Exercise objective: Every line below that includes "statements" counts toward the total. Report that total alone.

Data supplied:

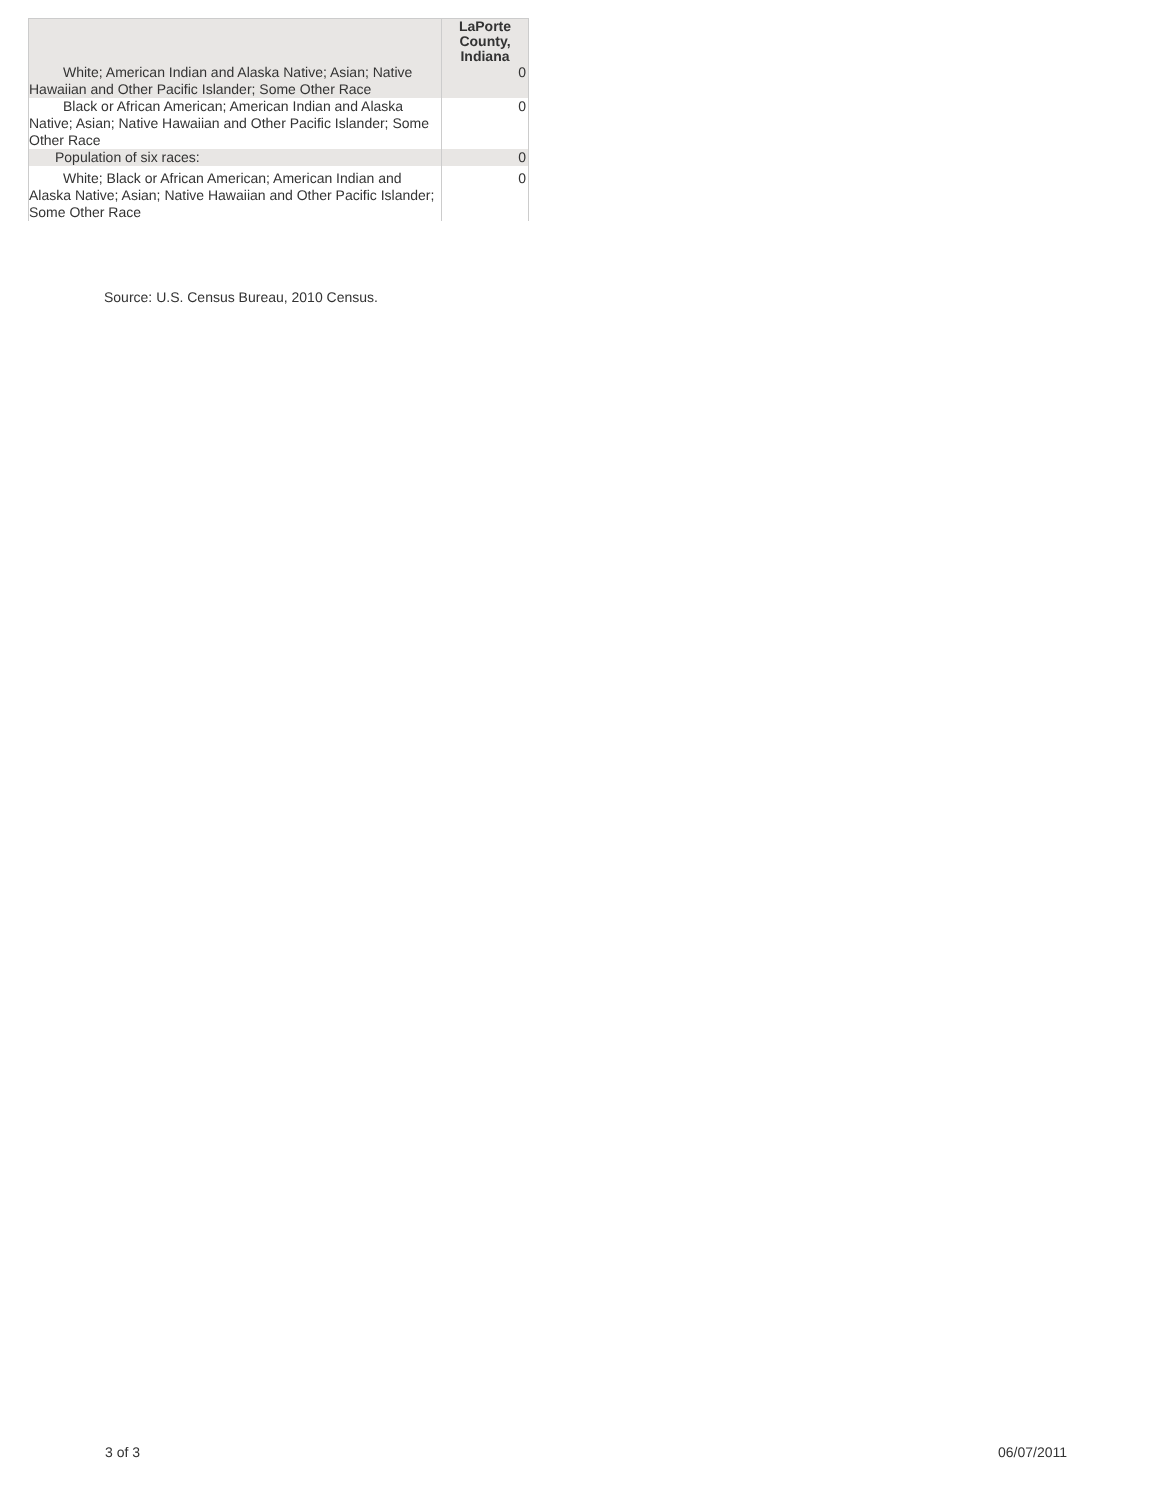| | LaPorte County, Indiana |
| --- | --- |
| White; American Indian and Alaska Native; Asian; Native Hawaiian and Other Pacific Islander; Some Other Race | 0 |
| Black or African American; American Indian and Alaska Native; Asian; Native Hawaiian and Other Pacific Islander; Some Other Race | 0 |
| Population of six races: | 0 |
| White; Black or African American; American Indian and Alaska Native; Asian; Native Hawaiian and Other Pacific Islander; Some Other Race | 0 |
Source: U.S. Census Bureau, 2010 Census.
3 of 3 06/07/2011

---

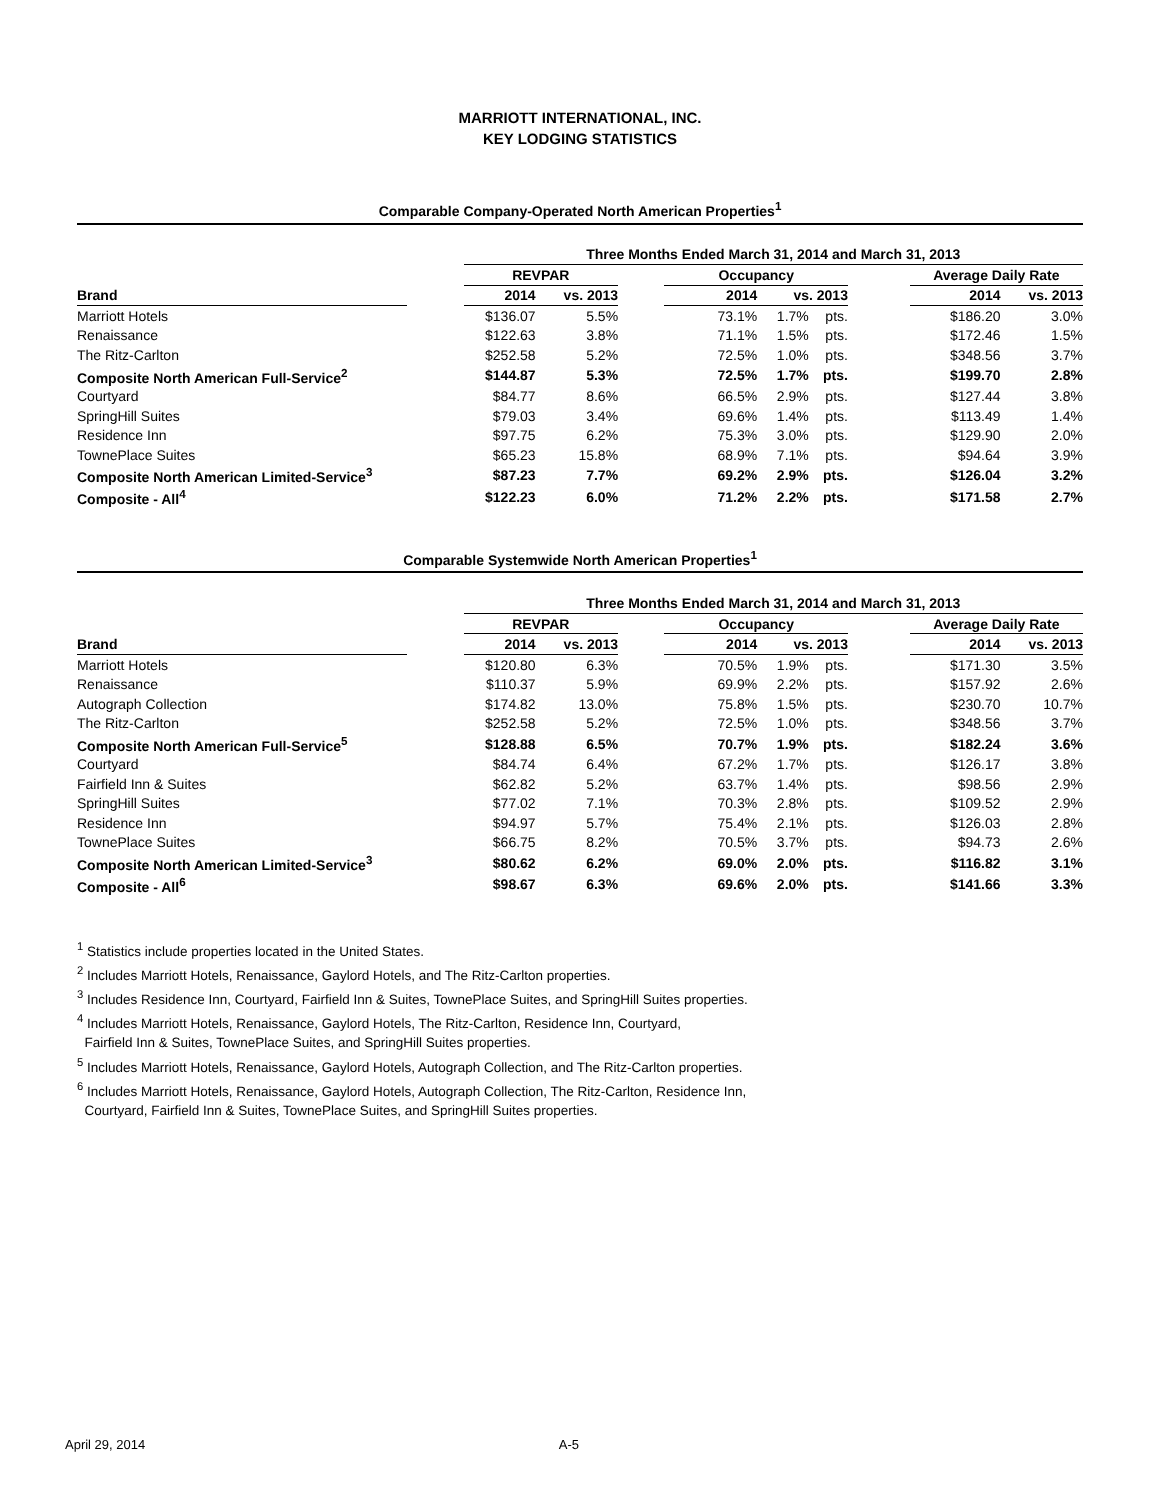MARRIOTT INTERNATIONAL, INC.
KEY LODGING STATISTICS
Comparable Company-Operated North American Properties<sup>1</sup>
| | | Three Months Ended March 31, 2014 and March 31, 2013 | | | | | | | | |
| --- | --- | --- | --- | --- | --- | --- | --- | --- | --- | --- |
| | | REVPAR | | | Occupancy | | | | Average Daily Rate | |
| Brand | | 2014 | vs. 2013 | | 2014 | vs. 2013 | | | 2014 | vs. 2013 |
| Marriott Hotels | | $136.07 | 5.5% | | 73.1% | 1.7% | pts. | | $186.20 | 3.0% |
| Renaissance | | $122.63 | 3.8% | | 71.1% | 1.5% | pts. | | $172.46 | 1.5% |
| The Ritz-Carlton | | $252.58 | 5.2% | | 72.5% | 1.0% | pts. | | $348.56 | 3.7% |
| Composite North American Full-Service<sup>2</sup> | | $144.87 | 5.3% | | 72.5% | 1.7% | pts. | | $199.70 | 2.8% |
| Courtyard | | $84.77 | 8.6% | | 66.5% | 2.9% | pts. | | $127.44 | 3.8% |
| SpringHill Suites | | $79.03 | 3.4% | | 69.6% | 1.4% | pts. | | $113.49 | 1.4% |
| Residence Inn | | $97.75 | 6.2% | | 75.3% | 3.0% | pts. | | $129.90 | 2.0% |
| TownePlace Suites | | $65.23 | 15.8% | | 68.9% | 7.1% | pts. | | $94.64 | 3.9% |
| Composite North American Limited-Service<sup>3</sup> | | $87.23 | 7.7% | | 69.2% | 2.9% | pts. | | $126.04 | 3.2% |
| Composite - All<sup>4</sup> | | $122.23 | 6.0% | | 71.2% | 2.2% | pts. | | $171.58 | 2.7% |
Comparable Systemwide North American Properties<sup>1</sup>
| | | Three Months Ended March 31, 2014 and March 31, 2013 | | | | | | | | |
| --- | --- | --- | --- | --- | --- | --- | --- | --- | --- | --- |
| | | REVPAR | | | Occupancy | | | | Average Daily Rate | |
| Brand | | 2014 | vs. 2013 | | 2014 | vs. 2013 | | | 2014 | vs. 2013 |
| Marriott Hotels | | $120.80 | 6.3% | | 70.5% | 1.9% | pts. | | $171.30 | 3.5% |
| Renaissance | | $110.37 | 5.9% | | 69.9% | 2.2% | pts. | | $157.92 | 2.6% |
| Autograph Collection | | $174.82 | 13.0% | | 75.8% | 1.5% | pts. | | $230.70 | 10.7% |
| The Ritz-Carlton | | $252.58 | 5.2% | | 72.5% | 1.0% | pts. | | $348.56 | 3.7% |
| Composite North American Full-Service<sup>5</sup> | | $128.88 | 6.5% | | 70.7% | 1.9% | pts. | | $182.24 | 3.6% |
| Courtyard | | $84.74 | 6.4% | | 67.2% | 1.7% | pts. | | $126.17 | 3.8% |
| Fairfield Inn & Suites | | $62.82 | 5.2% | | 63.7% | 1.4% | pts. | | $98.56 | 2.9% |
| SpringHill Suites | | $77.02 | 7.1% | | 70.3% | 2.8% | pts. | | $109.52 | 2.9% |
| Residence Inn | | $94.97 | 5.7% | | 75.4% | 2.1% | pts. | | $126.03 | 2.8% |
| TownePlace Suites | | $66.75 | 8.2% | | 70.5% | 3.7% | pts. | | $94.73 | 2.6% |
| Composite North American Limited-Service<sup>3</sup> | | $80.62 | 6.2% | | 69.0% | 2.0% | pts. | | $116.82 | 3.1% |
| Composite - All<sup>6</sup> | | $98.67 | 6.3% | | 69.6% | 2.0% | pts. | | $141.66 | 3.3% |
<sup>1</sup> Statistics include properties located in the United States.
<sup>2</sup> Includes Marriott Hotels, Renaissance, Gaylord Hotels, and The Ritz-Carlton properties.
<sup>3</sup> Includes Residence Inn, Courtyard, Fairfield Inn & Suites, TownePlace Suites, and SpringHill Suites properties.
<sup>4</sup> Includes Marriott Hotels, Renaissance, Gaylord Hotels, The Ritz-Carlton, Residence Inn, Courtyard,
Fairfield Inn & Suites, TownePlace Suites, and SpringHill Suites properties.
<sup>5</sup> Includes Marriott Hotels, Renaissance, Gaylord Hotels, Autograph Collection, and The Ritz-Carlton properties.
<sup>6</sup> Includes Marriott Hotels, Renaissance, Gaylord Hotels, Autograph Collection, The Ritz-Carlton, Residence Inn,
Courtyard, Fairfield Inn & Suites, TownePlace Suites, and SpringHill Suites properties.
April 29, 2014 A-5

* * *

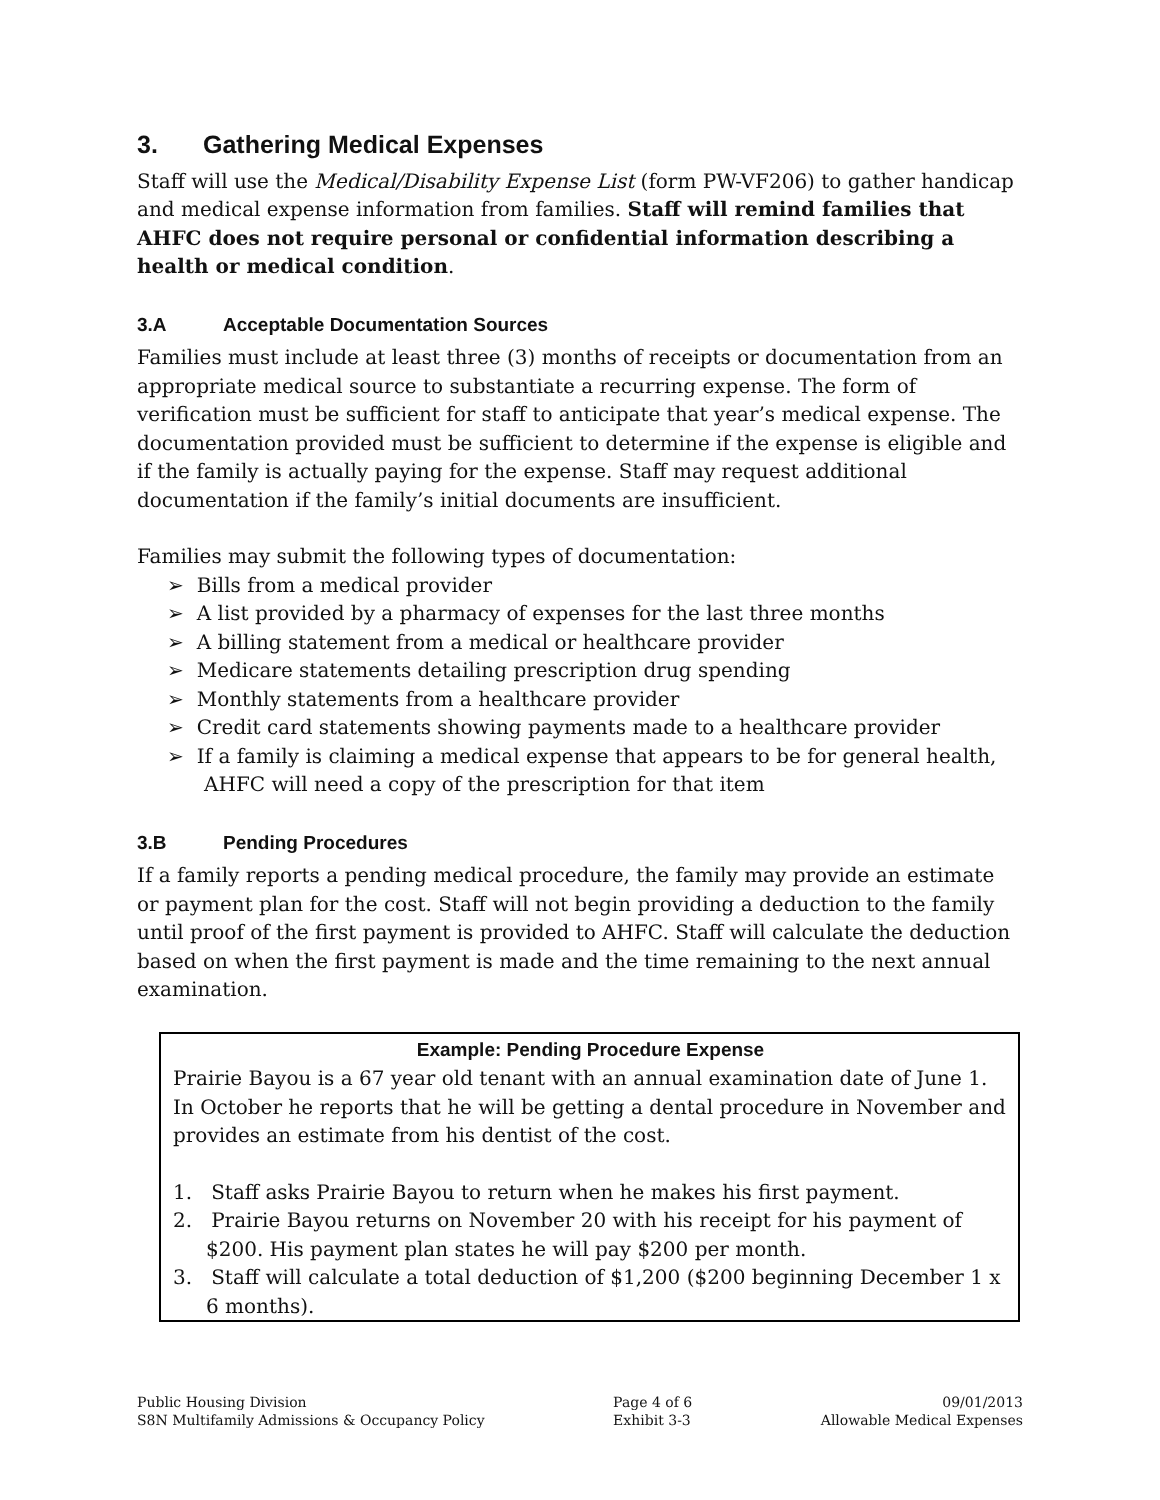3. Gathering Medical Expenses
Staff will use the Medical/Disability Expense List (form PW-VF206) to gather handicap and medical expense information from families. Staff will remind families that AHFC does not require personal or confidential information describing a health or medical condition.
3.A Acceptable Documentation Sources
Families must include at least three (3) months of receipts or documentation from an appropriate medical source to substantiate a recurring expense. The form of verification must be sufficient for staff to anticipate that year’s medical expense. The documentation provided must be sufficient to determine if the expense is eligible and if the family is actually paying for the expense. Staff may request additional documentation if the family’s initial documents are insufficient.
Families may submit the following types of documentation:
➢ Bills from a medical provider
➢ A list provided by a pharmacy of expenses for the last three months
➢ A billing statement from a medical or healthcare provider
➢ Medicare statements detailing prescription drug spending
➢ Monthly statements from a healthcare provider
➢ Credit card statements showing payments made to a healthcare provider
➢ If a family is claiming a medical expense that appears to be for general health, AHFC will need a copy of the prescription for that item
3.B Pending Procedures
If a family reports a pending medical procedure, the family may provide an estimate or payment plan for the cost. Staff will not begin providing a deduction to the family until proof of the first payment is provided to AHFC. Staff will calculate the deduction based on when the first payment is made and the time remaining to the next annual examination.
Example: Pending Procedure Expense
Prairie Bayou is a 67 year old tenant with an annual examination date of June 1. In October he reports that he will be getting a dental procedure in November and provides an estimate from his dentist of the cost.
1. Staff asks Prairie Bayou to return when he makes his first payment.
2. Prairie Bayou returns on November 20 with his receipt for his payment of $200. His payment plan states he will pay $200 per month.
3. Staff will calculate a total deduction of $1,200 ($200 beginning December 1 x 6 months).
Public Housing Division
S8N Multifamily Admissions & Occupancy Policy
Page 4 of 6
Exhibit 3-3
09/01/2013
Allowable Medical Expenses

Result for this exercise: 3